One morning I arrived at Chesterfield railway station to catch a train to Birmingham. I was surprised to see the platform heaving with people. My heart sank when it was announced that the Master Cutler train to London had broken down, as I realised my train would be stuck behind it.
However my spirits were raised when I noticed a light engine positioned beyond the platform and was informed that The Cutler was slowly making its way to Chesterfield. The train's engine would be put in the bay platform and the engine I could see would be attached.
In short time this duly happened and The Cutler was on its way. My train was but minutes away and by the time it left Chesterfield was only twenty minutes late.
Some of my fellow passengers worked at Derby locomotive works and were looking at the failed locomotive stood in the bay. One pointed out to me that the problem was a broken oil sump and opined that the driver probably could have got the train to Leicester.
It was at this juncture as I was bent down looking at the engine that I felt a tap on the shoulder. Behind me was a man in a very clean pastel blue boiler suit carrying a folding clip-board. What's up with it then? he enquired. I regaled him with the information I had received: broken sump, could have gone on to Leicester. Right then, sign here squire he said as he opened his clipboard and pointed to where he wanted me to sign.

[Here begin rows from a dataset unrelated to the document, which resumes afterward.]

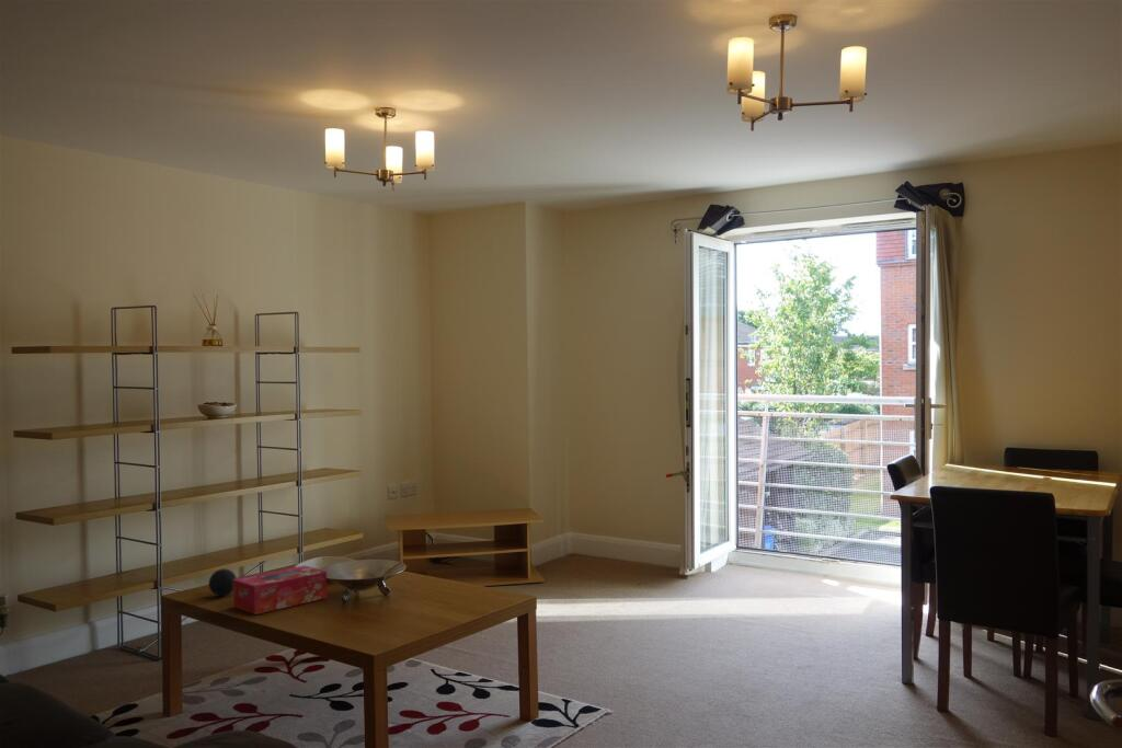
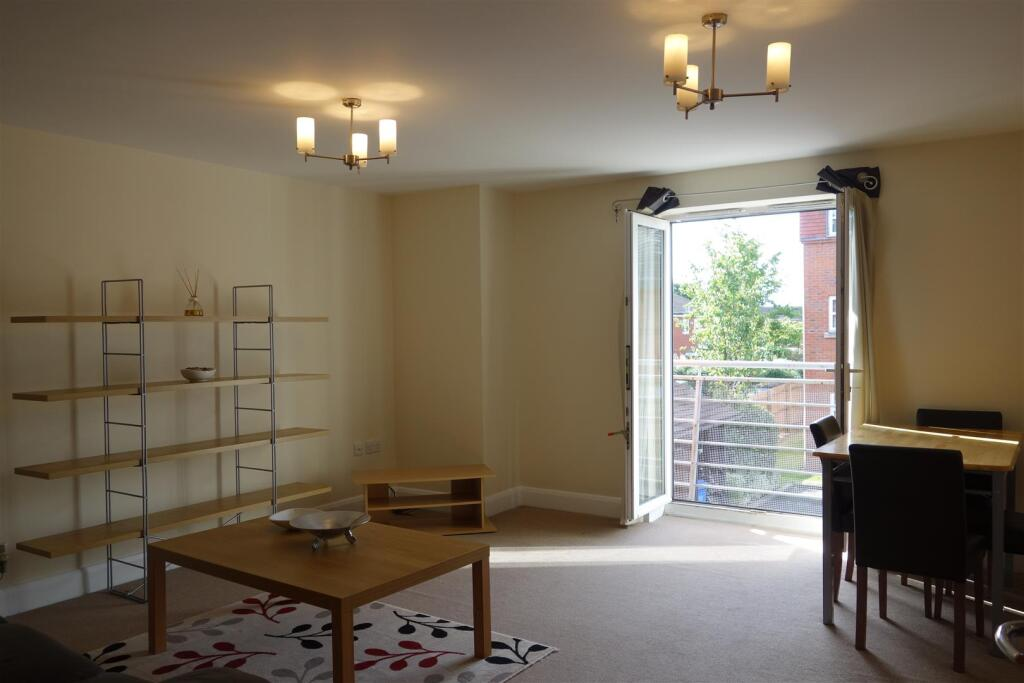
- tissue box [232,565,328,615]
- decorative ball [207,567,238,597]
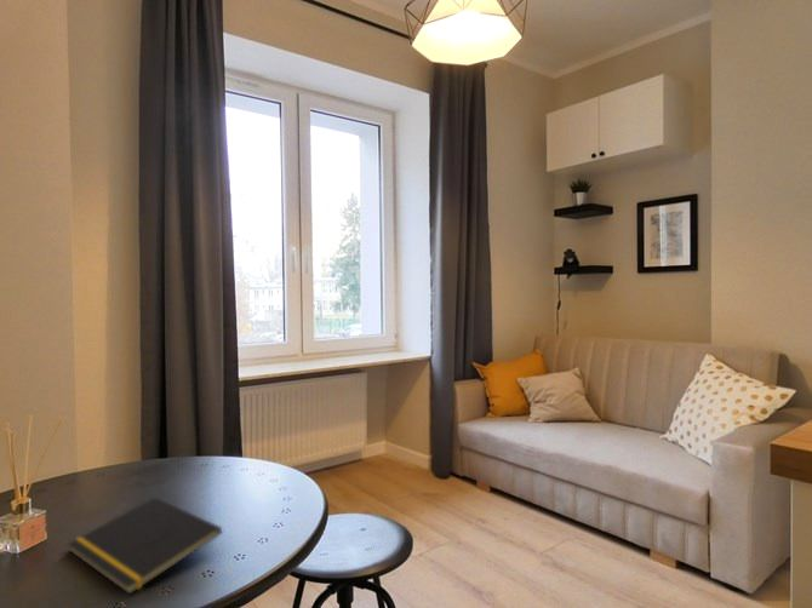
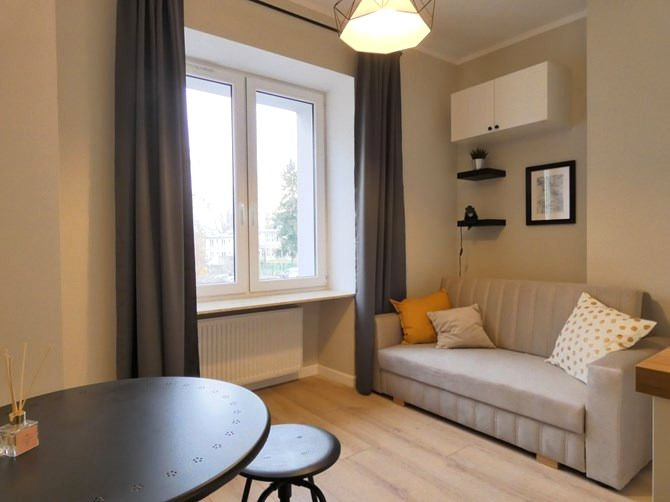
- notepad [67,497,223,596]
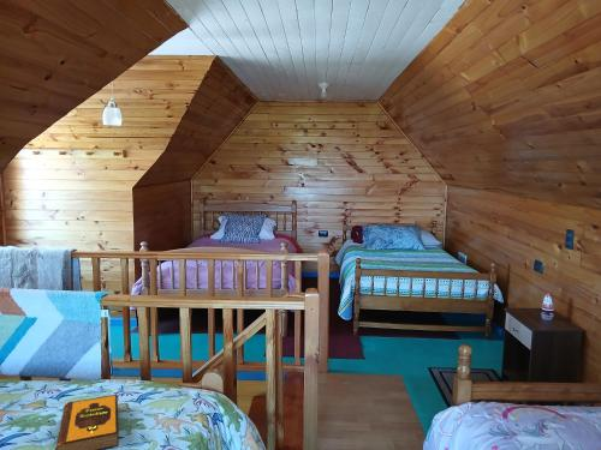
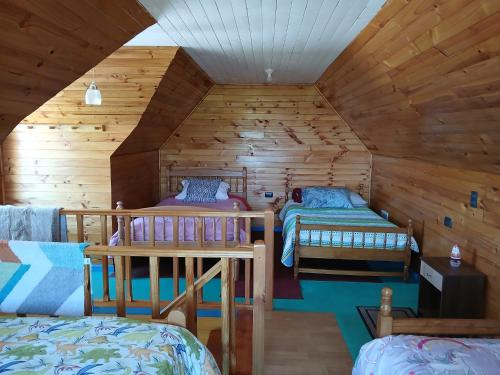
- hardback book [54,394,120,450]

I duly obliged. My train came in just as I signed the piece of paper and off we went. Now, the man in blue obviously took me for a railway employee. In winter I wore a black coat and had been mistaken for a funeral director, a British rail employee and horror of horrors, an accountant.
A few days later I am standing on the platform at Chesterfield and am approached by the platform foreman, Don. Were you here the day the Cutler failed? said he. Strange question thought I, so gave a non-committal answer. It transpired that after my train had left the man in the pastel blue boiler suit had decided the failed engine could be moved under its own power along the goods lines where it had promptly locked up. It had taken the best part of the rest of the day to shift it. Our man in blue had been cursing those b****rs from the works who think they know it all.